RECORDS TO USE section start

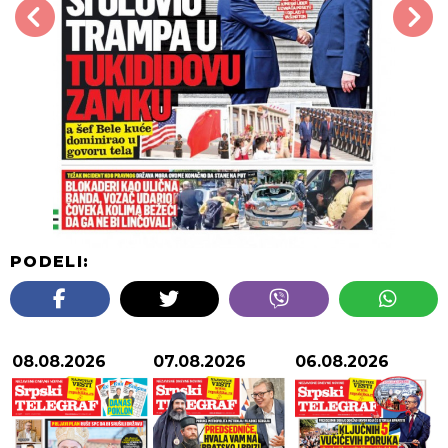
PODELI:
08.08.2026
07.08.2026
06.08.2026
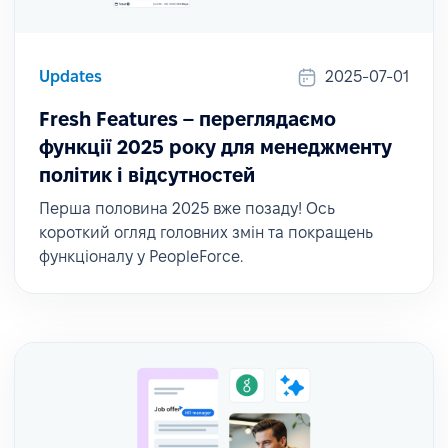
Updates
2025-07-01
Fresh Features – переглядаємо
функції 2025 року для менеджменту
політик і відсутностей
Перша половина 2025 вже позаду! Ось
короткий огляд головних змін та покращень
функціоналу у PeopleForce.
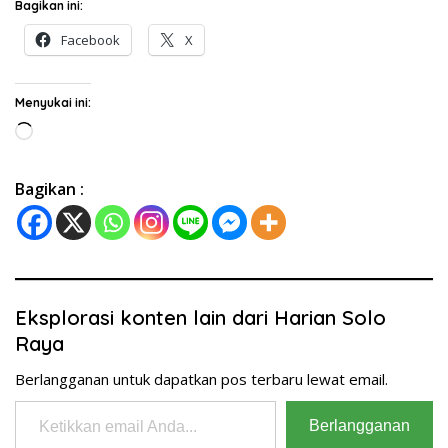
Bagikan ini:
Facebook
X
Menyukai ini:
Memuat...
Bagikan :
Eksplorasi konten lain dari Harian Solo
Raya
Berlangganan untuk dapatkan pos terbaru lewat email.
Ketikkan email Anda...
Berlangganan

RECORDS TO USE section end

■ TO-DO ITEM:
Copy out each line of the data where the string "email" appears.

■ WRITTEN SOLUTION:
Berlangganan untuk dapatkan pos terbaru lewat email.
Ketikkan email Anda...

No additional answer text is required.